Why is it good to know about UV and what it matters to our skin?
The skin serves as a protective layer shielding from outside factors and protecting the body’s inside. This protection is perfected applying multiple processes like maintaining the appropriate temperature, moisture, shielding against bacteria, filtering substances to be absorbed etc.
As these multiple factors are essential features of our environment, one of them is light. Our daylight consists of a spectrum of electromagnetic waves with different wavelengths and of specific energy.
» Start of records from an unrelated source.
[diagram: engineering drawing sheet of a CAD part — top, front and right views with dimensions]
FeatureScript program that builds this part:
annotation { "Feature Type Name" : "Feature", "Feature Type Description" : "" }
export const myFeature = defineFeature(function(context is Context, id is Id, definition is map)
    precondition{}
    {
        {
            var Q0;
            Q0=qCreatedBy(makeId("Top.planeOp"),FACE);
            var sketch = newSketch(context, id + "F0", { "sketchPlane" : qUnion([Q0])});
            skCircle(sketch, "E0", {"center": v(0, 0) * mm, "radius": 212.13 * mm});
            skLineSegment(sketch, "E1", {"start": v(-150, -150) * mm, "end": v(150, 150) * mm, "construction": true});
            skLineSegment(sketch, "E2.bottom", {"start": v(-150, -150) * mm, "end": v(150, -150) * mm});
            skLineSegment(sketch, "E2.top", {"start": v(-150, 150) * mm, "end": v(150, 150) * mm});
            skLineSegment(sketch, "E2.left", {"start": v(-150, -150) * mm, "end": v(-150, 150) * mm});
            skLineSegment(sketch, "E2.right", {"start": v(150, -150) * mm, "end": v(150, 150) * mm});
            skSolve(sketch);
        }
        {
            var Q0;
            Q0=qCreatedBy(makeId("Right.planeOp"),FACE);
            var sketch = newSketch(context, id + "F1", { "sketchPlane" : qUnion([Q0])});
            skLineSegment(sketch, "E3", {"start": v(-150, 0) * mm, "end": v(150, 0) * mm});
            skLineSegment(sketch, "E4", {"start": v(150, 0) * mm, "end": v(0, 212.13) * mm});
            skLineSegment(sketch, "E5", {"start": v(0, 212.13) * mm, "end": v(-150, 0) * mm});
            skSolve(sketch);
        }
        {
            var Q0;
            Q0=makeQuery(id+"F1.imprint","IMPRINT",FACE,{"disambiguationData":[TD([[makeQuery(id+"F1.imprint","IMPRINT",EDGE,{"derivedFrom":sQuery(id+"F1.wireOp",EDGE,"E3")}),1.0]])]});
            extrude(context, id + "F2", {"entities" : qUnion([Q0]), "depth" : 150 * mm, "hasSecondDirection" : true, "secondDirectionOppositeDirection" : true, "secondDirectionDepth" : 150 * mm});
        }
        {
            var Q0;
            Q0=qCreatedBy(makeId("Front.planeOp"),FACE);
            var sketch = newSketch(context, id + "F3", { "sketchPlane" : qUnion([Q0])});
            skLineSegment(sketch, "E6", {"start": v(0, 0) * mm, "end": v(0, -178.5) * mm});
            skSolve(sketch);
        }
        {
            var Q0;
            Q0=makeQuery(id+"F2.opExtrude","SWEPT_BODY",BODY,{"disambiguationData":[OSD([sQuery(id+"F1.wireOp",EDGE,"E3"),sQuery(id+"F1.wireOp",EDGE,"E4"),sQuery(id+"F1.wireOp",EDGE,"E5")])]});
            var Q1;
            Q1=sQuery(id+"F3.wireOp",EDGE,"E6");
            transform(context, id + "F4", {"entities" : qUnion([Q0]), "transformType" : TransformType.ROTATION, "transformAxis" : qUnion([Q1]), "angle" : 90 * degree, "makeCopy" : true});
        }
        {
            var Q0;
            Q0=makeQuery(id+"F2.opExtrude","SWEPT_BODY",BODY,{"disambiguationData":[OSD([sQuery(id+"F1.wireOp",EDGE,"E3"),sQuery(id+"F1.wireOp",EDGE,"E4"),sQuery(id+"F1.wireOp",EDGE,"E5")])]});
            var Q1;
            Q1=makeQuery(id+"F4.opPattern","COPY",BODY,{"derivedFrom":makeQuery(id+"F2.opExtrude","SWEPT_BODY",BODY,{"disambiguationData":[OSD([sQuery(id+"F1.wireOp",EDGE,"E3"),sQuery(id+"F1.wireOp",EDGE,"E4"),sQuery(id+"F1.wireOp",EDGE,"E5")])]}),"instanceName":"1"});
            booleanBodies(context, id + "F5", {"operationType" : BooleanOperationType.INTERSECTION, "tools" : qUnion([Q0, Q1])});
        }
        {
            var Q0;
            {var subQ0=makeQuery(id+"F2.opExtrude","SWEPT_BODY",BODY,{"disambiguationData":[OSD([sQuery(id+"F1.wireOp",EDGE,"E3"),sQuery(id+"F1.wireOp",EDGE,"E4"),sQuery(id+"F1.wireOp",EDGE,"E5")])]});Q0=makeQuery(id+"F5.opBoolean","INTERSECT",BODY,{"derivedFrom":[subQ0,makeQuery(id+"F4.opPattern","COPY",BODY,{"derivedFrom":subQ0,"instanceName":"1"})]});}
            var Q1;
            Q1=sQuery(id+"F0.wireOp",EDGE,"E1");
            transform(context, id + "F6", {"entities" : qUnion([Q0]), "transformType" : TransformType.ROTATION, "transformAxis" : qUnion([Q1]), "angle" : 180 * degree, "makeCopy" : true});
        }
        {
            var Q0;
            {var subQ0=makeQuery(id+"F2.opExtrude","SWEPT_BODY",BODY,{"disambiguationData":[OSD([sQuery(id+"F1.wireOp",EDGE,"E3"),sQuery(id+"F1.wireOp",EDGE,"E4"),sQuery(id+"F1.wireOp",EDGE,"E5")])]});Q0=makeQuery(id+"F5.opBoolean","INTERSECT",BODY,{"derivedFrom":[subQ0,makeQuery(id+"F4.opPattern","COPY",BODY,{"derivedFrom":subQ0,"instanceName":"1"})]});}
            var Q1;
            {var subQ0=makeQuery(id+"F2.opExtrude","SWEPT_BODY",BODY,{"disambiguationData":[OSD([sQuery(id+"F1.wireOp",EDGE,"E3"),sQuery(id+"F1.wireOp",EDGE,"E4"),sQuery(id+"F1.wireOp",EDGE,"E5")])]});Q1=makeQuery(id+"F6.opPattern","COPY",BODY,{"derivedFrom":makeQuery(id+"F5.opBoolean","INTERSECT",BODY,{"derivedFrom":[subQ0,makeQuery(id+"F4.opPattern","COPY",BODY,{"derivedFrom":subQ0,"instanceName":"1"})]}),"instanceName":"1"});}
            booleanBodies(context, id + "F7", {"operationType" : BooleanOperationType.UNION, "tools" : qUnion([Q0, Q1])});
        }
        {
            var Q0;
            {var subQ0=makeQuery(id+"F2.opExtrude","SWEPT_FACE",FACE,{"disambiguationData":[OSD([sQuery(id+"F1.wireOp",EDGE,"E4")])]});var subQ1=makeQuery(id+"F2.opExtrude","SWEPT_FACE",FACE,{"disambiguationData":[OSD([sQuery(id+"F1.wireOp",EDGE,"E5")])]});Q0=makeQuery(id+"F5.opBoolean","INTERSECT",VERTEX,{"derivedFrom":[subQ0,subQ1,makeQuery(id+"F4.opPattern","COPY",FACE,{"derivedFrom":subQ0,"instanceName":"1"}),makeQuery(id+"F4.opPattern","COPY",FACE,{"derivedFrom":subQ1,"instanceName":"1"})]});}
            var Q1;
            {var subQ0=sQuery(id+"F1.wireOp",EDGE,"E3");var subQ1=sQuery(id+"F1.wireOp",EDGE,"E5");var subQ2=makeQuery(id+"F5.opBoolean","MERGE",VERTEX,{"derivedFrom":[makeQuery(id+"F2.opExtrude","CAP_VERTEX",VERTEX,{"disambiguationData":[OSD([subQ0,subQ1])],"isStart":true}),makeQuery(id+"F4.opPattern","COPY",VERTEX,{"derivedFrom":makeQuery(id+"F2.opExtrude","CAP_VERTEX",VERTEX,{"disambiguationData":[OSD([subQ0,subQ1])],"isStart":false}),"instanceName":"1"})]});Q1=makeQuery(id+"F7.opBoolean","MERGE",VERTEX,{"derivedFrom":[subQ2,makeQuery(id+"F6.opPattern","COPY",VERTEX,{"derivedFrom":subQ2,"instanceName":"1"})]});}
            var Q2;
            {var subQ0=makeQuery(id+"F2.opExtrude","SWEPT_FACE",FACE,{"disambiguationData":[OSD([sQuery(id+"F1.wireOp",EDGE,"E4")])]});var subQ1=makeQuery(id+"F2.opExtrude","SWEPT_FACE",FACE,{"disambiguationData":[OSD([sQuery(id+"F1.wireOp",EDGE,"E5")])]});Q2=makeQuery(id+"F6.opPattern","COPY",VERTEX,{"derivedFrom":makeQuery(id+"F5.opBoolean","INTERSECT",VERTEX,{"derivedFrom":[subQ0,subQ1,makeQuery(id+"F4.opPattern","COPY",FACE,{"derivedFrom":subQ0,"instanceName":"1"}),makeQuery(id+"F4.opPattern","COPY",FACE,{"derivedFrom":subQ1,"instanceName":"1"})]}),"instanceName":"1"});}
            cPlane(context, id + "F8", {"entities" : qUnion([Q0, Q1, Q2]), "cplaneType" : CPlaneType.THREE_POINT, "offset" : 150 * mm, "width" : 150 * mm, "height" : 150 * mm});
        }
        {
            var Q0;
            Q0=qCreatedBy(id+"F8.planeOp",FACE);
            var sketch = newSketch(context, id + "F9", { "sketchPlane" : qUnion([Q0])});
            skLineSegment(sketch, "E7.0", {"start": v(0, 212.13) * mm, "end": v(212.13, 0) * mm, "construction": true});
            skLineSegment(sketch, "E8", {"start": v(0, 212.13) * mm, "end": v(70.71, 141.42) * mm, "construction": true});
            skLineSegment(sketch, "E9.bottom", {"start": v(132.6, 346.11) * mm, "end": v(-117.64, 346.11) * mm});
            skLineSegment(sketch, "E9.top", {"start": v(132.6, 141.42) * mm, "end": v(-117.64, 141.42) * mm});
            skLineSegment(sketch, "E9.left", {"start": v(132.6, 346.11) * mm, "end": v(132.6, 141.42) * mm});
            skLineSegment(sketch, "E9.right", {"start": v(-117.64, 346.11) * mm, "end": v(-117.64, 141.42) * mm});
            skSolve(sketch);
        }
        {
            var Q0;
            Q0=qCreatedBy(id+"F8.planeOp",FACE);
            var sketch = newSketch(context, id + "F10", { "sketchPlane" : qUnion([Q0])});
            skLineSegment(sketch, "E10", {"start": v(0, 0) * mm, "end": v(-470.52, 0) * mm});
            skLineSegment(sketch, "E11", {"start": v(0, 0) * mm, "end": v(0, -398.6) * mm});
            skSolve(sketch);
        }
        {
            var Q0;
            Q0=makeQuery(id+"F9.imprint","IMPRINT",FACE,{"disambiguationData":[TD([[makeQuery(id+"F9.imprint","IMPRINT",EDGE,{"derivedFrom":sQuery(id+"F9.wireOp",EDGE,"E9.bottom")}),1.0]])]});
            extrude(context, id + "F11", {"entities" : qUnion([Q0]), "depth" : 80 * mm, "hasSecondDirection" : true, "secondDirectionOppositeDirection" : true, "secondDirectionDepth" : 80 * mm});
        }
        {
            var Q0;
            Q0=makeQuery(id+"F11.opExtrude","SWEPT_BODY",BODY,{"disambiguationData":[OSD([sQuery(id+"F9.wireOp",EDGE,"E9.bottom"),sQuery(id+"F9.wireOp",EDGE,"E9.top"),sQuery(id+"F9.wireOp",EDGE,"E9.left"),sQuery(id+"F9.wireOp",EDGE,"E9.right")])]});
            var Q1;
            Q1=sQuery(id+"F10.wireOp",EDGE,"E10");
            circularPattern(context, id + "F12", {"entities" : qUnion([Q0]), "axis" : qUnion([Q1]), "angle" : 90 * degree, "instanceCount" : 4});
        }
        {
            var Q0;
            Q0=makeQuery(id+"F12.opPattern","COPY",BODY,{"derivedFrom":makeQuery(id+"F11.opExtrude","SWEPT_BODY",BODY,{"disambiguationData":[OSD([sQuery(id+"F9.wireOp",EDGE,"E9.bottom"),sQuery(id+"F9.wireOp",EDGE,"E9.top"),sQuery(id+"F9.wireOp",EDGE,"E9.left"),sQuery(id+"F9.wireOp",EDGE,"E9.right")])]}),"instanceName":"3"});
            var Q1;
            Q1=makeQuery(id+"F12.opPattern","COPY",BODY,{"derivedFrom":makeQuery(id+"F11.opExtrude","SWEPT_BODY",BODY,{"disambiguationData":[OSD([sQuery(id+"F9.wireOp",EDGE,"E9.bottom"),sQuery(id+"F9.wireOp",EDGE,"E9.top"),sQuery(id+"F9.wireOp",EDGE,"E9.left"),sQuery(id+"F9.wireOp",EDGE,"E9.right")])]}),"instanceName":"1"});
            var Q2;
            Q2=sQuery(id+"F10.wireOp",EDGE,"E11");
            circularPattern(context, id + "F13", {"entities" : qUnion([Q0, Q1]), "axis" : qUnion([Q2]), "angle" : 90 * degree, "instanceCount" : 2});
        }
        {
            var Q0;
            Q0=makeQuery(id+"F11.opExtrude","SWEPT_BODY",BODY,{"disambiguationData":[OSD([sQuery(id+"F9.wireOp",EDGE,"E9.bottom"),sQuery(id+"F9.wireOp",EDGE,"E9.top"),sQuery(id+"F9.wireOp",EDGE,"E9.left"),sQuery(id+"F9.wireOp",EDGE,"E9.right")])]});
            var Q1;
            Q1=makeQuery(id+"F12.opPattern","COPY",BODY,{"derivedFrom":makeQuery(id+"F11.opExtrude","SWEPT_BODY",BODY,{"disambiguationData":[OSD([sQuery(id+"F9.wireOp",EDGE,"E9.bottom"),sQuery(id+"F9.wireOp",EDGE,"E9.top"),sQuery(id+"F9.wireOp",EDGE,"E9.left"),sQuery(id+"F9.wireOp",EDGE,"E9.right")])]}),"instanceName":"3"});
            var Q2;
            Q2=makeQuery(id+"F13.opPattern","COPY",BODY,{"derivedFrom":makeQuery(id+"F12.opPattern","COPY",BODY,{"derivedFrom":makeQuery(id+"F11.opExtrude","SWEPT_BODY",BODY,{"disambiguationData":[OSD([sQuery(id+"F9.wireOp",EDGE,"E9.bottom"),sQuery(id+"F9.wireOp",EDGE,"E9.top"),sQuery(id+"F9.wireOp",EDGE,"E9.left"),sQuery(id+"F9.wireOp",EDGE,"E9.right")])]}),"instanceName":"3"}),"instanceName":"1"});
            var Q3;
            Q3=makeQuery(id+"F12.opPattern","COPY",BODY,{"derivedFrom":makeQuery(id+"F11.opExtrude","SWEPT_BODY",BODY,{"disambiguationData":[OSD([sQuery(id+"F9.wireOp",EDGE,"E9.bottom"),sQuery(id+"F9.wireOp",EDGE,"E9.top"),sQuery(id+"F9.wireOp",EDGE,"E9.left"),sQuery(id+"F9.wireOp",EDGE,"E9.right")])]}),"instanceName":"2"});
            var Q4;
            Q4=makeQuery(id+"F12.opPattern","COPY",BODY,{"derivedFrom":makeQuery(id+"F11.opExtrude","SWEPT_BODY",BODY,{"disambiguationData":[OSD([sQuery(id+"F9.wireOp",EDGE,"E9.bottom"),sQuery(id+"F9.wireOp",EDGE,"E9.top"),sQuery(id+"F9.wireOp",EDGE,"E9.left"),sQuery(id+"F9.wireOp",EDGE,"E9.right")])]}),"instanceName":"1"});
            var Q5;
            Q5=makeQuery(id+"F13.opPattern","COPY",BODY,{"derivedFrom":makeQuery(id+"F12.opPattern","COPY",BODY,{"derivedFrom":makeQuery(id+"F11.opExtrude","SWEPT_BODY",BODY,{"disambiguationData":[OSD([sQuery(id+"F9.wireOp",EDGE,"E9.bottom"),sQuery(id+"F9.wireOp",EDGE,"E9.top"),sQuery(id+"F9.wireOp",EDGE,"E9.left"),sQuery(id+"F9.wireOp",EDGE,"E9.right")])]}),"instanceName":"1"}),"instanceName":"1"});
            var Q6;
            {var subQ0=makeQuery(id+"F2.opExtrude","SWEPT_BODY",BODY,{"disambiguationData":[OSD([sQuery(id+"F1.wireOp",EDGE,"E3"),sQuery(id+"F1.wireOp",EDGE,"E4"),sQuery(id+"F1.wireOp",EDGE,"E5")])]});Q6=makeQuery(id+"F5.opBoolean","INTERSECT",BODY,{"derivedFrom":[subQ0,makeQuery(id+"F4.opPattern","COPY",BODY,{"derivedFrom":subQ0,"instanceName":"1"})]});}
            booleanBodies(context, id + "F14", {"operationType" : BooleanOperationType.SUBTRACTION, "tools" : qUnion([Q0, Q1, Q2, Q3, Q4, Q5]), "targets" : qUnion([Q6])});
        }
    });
Other kinds of waves are applied in microwave ovens or in radios. The physical phenomenon “light” has wavelengths of light that are visible to our human eye, and those that are invisible, beyond (latin= ultra and infra) visibility for us: ultraviolet and infrared. Ultraviolet is abbreviated UV.
All these waves of light contain a specific amount of energy and transmit this energy over long distances. UV light is particularly strong in energy.
Daylight originates from the sun and transmits energy from sun to earth: warming our atmosphere and planet, creating plentiful other phenomena.
We know that plants grow with the energy from light. When we burn wood, we for instance release that energy again: the fire is releasing energy from the sun.
UV-radiation too is energy, yet we cannot see or feel it right away, but we feel it later, if we absorbed too much of this energy: it shows in redness of the skin and other physiological signs of inflammation in extreme cases like a burn wound. In this case that we had too much “fire” in our skin we have in fact absorbed too much energy from the sun.
Too much energy harms our body, causes changes in our DNA, contributes to creating radicals, these are biochemically altered molecules in our body that cause further alterations within the skin cells.
The body has multiple options to repair alterations within the body and especially in the skin. Yet, this self-repair, this re-generation has limitations too.
UV-radiation can cause permanent changes in the skin that can be measured as UV-damage. This UV-damage increases micro scaring, with more wrinkling and spots of hyperpigmentation. Some invisible changes correlate with the risk for diseases of the skin, specifically it is a significant risk factor for skin cancer (i.e. melanoma).
The skin can to a certain degree adapt to the light’s energy by creating more pigments that absorb the energy. The level of pigmentation can increase and thus improve absorbing more UV-energy. This adaptive process takes time and has limitations.
Therefore, we must add sunscreen to our skin before exposing it to sunlight, to avoid over-stressing the skin’s ability to protect itself. With either physical UV-filters reflecting UV light or chemical filters neutralising the harming effect of UV radiation we can add a protective layer to our skin to avoid damage beforehand and not over-stressing our immunological reaction to protect or regenerate. UV filters are effective, if applied correctly and the sunscreen fulfils the high requirements for quality and comfort of application.